WORK REQUEST: Nothing but the lines from the one with "exposure_s: 1/125" through the final line of the entries should appear in the answer, copied exactly and without pictures.

*** RECORDS PROVIDED

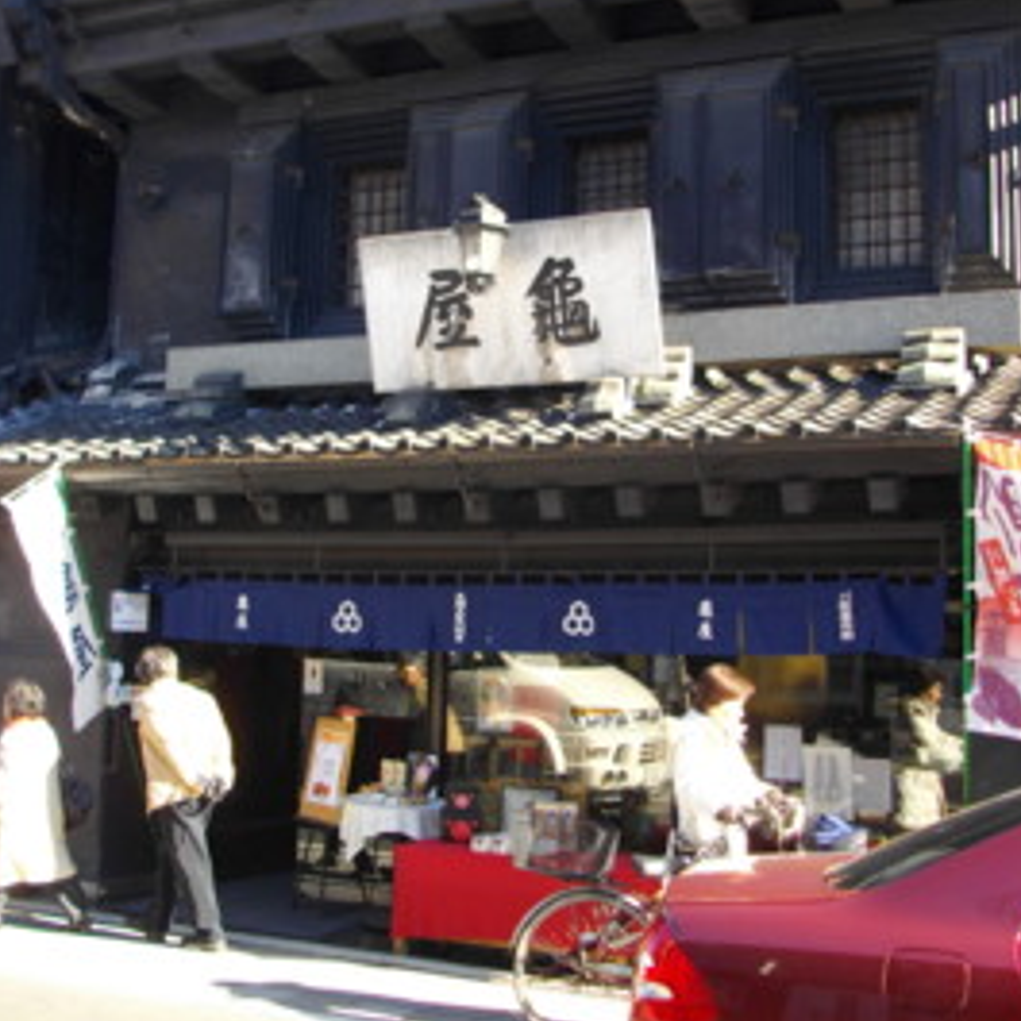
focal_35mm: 48
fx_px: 1602
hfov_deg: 35.3
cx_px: 574
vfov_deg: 35.2
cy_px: 381
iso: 100
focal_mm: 5.7
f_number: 2.9
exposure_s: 1/160
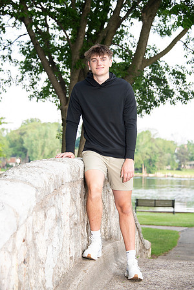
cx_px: 97
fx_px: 744
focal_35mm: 92
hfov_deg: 14.9
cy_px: 145
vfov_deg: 22.1
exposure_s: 1/160
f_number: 5.6
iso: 500
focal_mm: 92
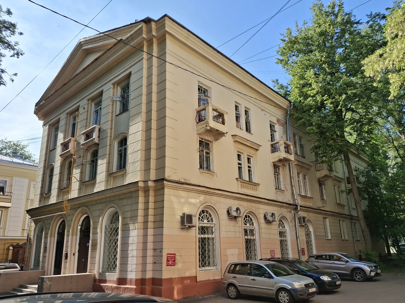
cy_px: 152
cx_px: 202
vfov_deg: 54.9
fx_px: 292
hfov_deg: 69.4
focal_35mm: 25
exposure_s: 1/1429
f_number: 1.8
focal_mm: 4.69
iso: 32
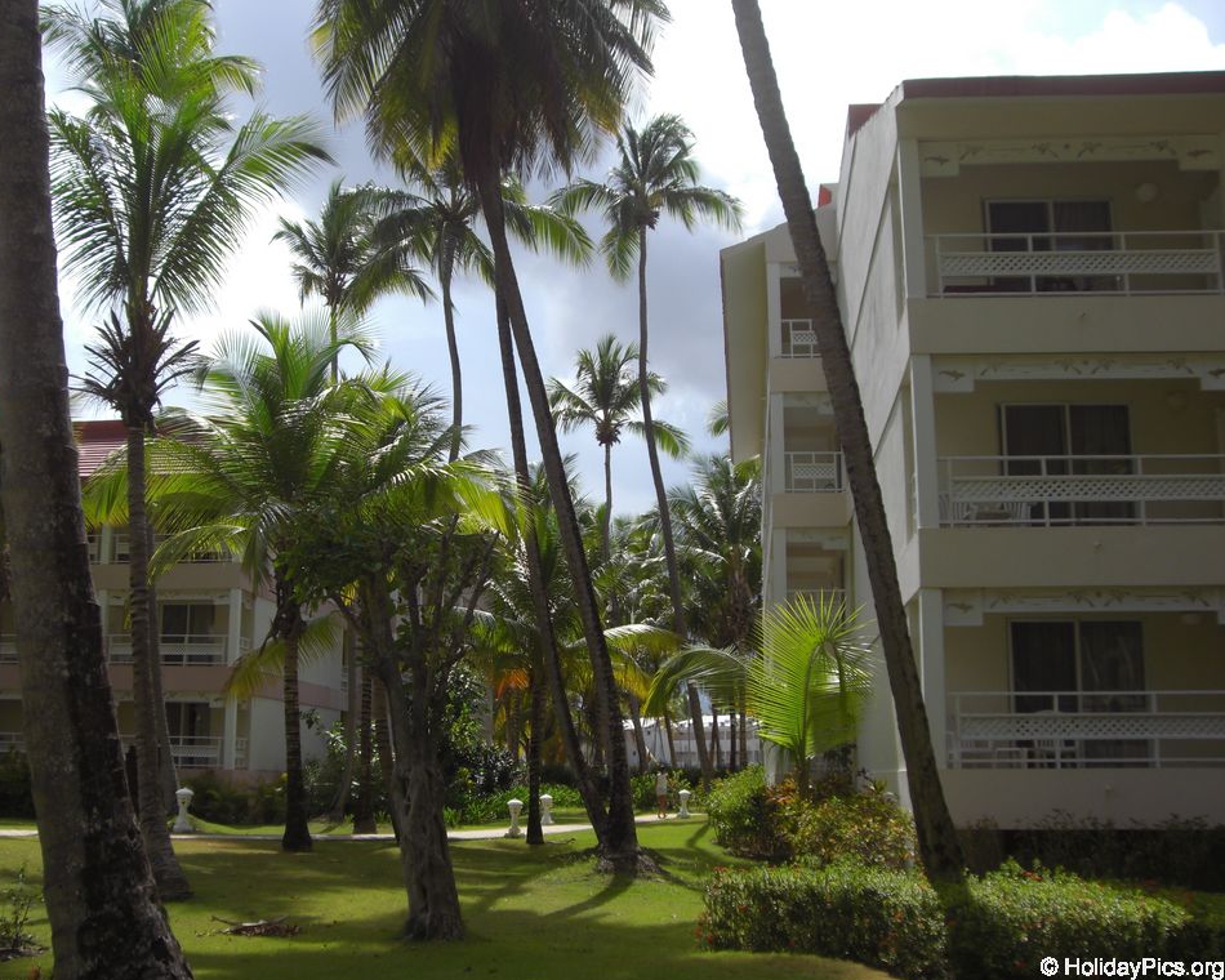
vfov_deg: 37.3
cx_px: 567
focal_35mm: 40
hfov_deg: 45.8
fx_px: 1450
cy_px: 493
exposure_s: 1/160
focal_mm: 6.2
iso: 64
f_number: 8
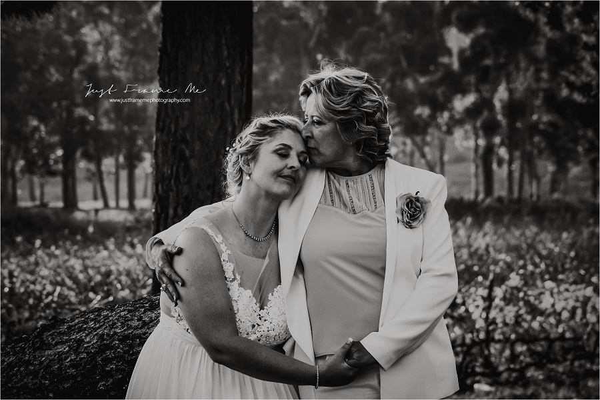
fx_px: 1750
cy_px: 200
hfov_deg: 19.5
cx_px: 300
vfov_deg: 13.0
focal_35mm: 105
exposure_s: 1/500
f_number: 5.6
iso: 400
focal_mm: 70
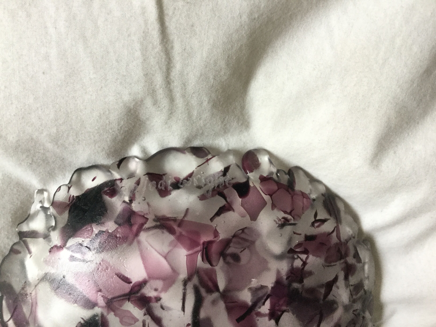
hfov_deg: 58.4
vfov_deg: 45.4
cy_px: 164
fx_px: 390
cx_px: 218
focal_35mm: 31
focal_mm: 3.3
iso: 50
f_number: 2.4
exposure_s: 1/33
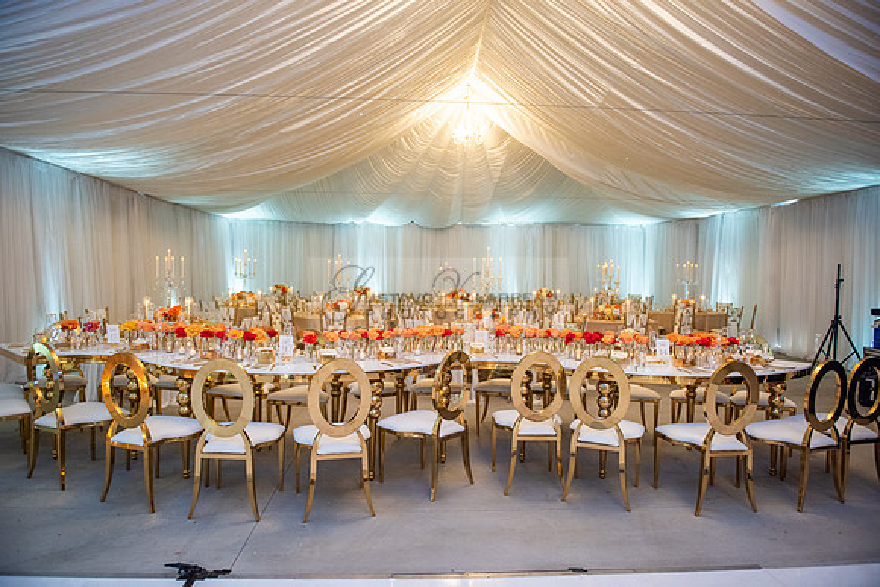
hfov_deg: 73.7
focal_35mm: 24
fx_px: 587
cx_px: 440
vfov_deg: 53.2
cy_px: 294
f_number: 3.2
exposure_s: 1/125
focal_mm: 24
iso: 1600
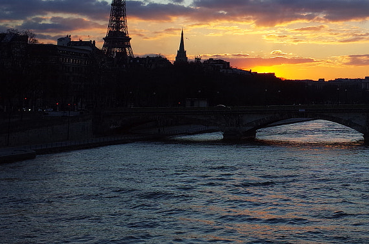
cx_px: 336
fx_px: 798
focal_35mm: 78
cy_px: -14
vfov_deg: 16.9
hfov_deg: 25.2
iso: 160
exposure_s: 1/500
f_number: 4
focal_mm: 18.3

******

WRITTEN SOLUTION:
exposure_s: 1/125
focal_mm: 24
iso: 1600
cx_px: 336
fx_px: 798
focal_35mm: 78
cy_px: -14
vfov_deg: 16.9
hfov_deg: 25.2
iso: 160
exposure_s: 1/500
f_number: 4
focal_mm: 18.3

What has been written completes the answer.